Boston's Alternative Source! image!
   
Feedback





R: ARCHIVE, S: REVIEWS, D: 11/07/1996, B: Peter Keough,

Night moves

Trevor Nunn's magical masque

by Peter Keough

TWELFTH NIGHT. Directed by Trevor Nunn. Written by Nunn based on the play by William Shakespeare. With Helena Bonham Carter, Richard E. Grant, Nigel Hawthorne, Ben Kingsley, Mel Smith, Imelda Staunton, Toby Stephens, Imogen Stubbs, Stephen Mackintosh, and Nicholas Farrell. A Fine Line Features release. At the Copley Place and the Kendall Square and in the suburbs.

Trevor Nunn wastes no time tweaking the gender ambiguity and taboos lurking in William Shakespeare's Twelfth Night. Dressed up as mustachio'd Cleopatras, identical twins Viola (Imogen Stubbs) and Sebastian (Nicholas Farrell) entertain a shipboard band of revelers. Sebastian impishly peels the fake moustache from Viola's lip, but as Viola attempts to pluck off his real one a storm surges and the ship capsizes. Apparently, some higher power won't tolerate erasing this sign of sexual difference, this restraint against incest.

Not that Nunn lingers long over such matters. His is not a tract but a masque ignited by brilliant performances, expert timing, a note-perfect tone, and an overall autumnal atmosphere (the film was shot in Cornwall in November) that captures the play's diverse moods in the landscape's glowing shadows and light. He has cut and reordered scenes not quite with Richard III ruthlessness but with a boldness that gives the narrative a zesty cinematic dynamic. This Twelfth Night brims with sprightly playfulness, yet it's underscored by an aching note of loss and melancholy. Barring Branagh's upcoming Hamlet, it's the best film version of a Shakespearean play in a year full of them.

-------------------------

THE EXERCISE:
Reproduce the passage of the Twelfth Night review starting with "R: ARCHIVE, S: REVIEWS, D: 11/07/1996, B: Peter" and going on through "in the suburbs.". Rely on nothing but the Twelfth Night review above.

SUPPLIED ENTRIES:
-------------------------

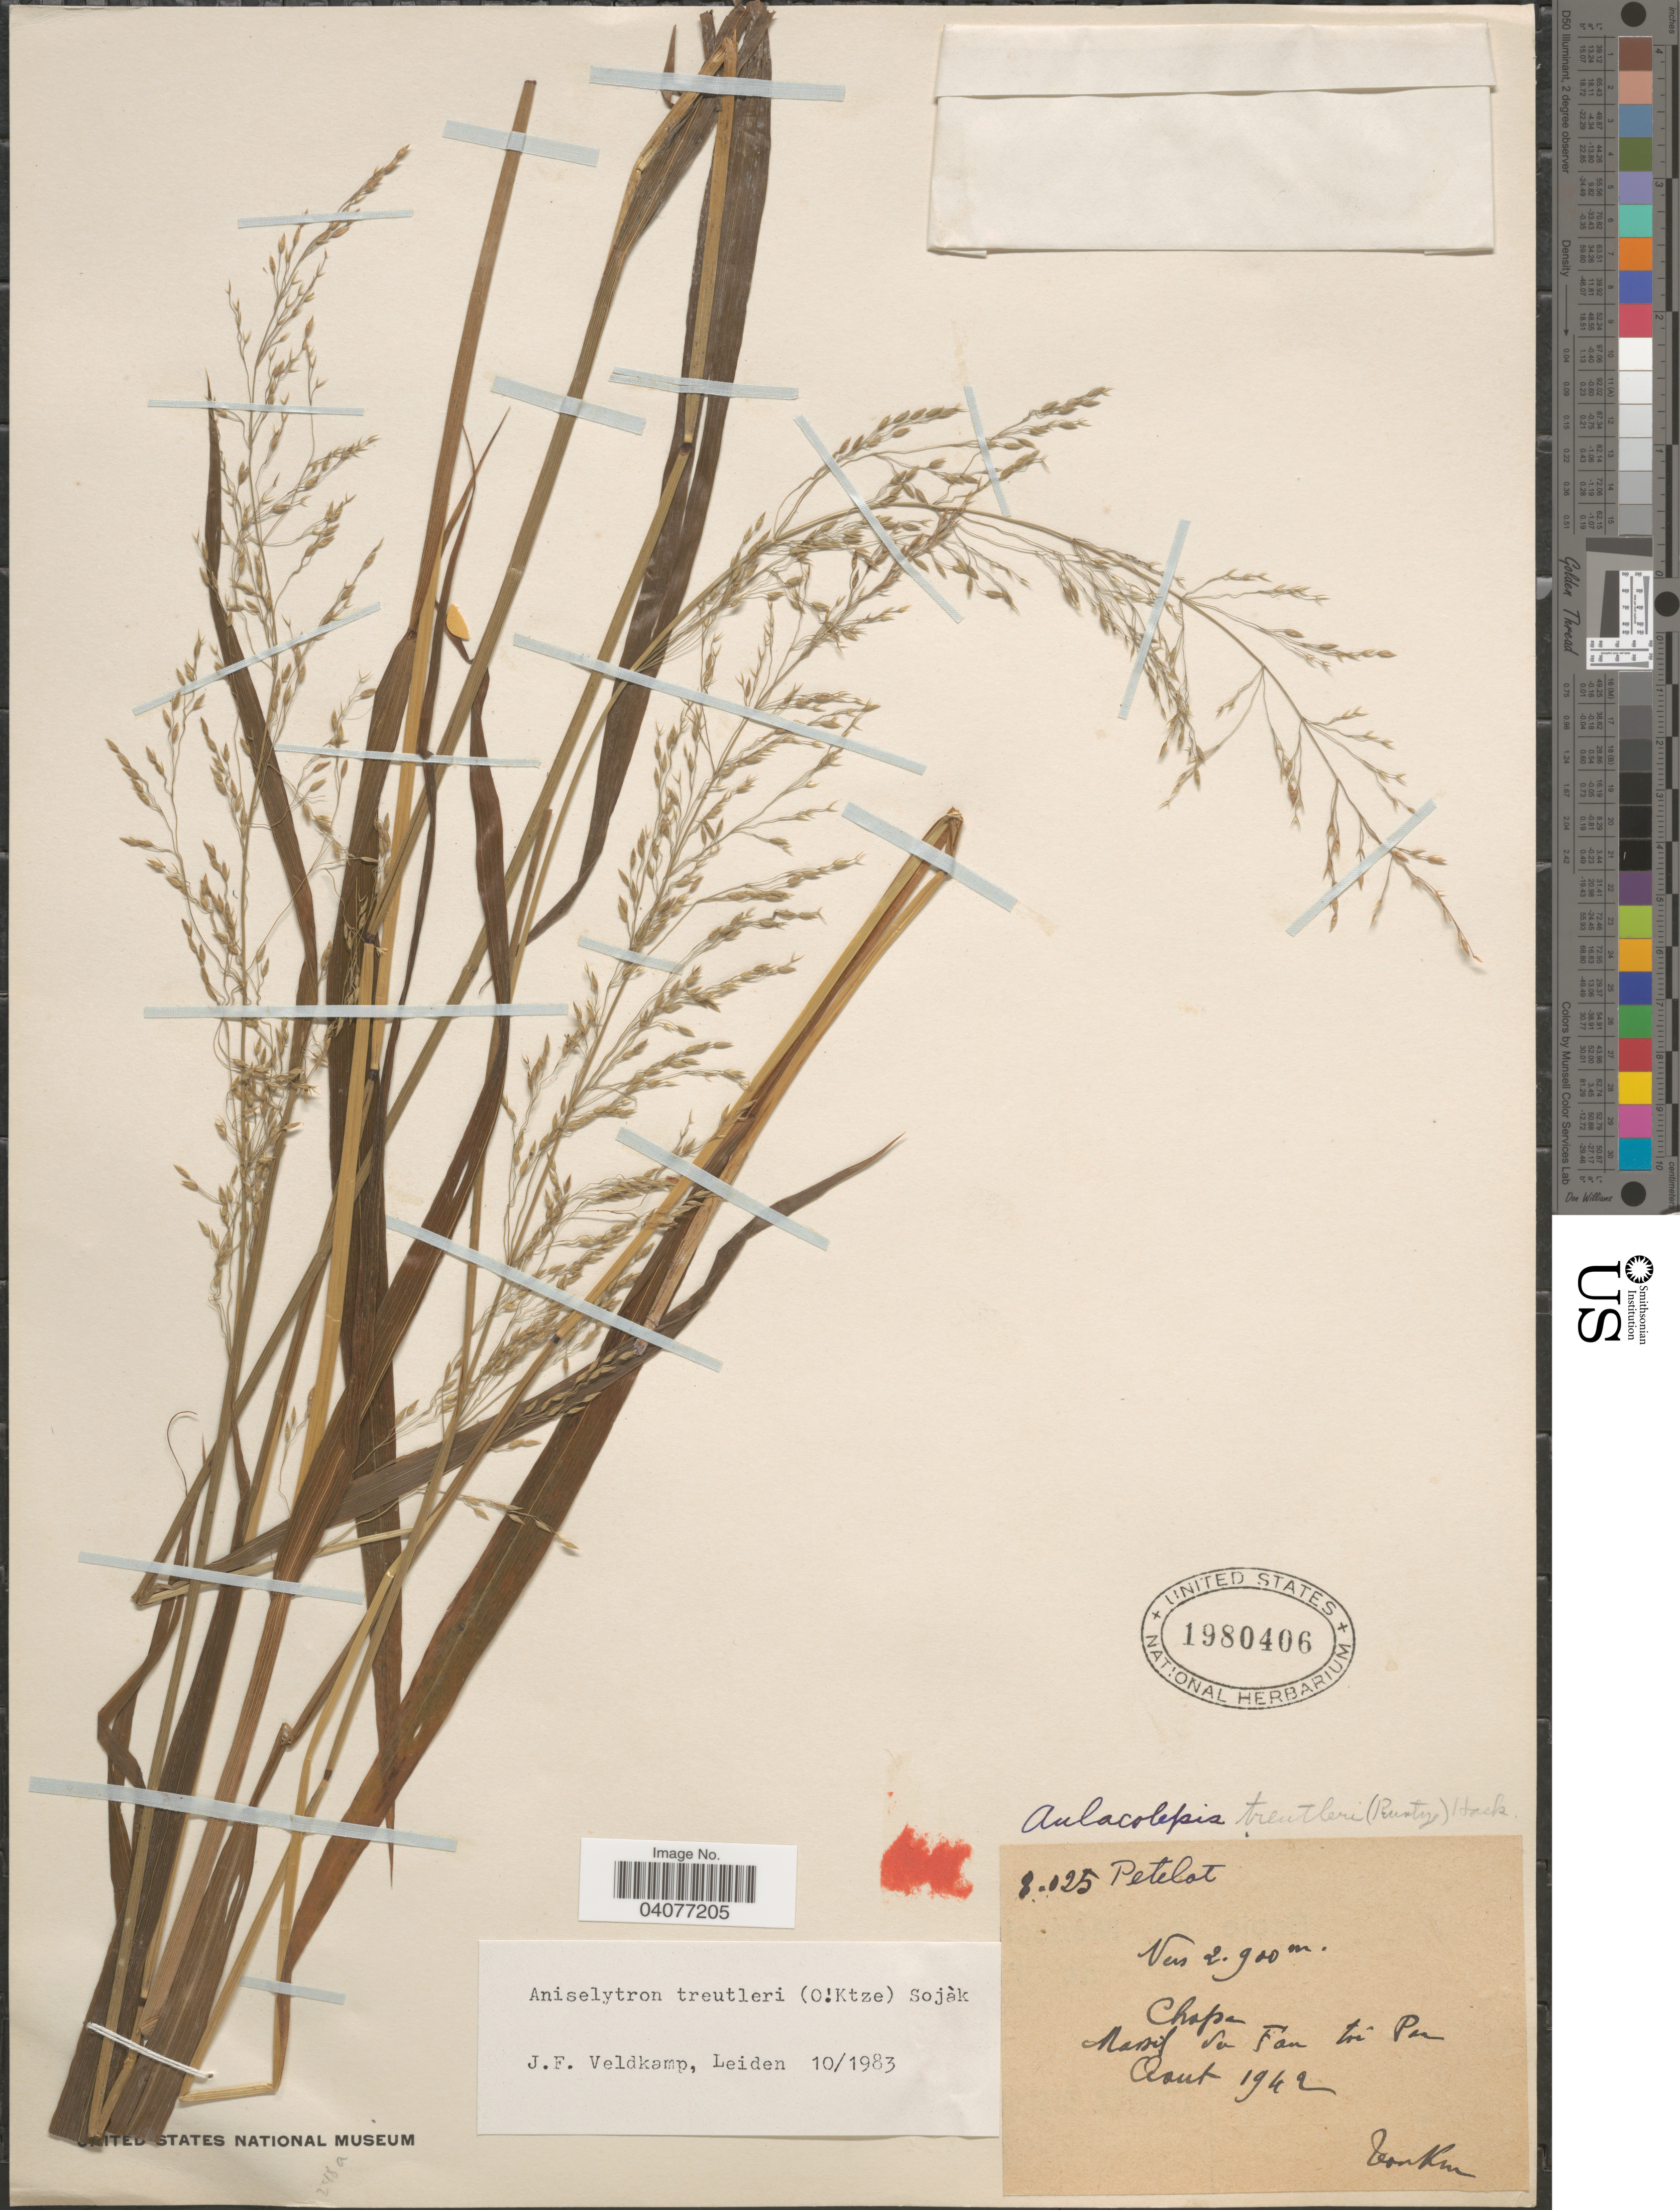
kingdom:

-------------------------

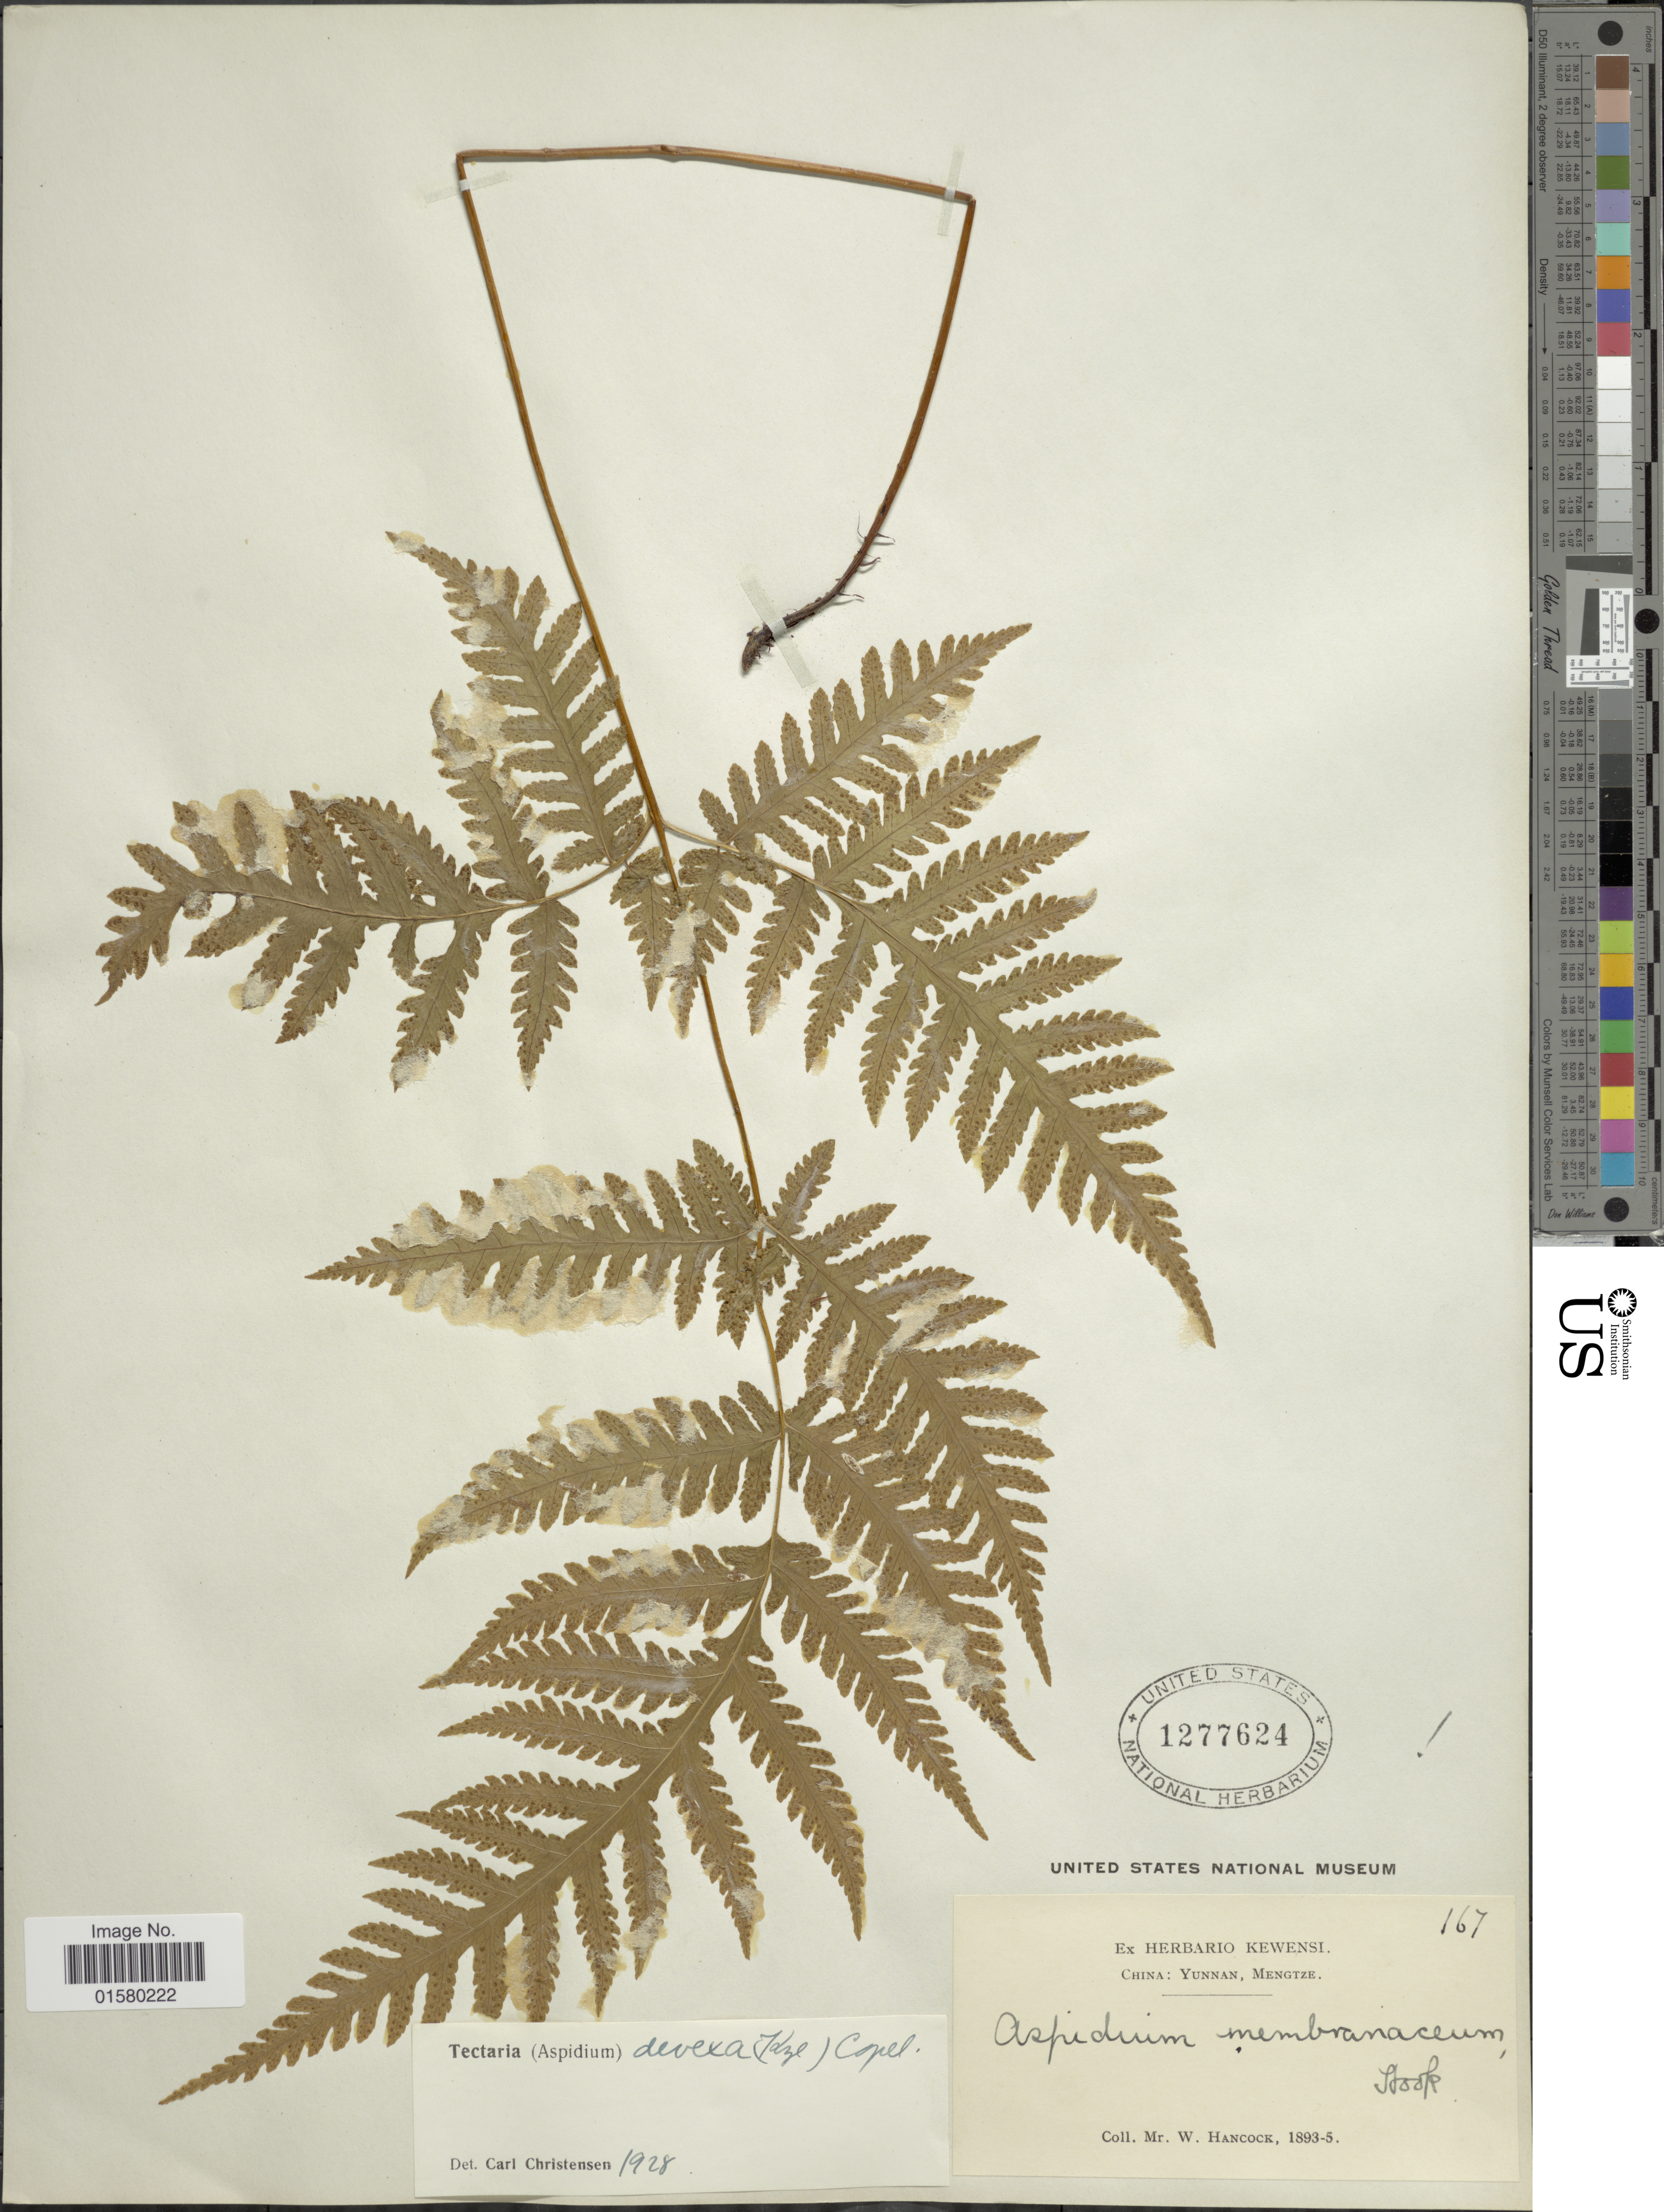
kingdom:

-------------------------

SOLUTION TO THE PROBLEM:
R: ARCHIVE, S: REVIEWS, D: 11/07/1996, B: Peter Keough,

Night moves

Trevor Nunn's magical masque

by Peter Keough

TWELFTH NIGHT. Directed by Trevor Nunn. Written by Nunn based on the play by William Shakespeare. With Helena Bonham Carter, Richard E. Grant, Nigel Hawthorne, Ben Kingsley, Mel Smith, Imelda Staunton, Toby Stephens, Imogen Stubbs, Stephen Mackintosh, and Nicholas Farrell. A Fine Line Features release. At the Copley Place and the Kendall Square and in the suburbs.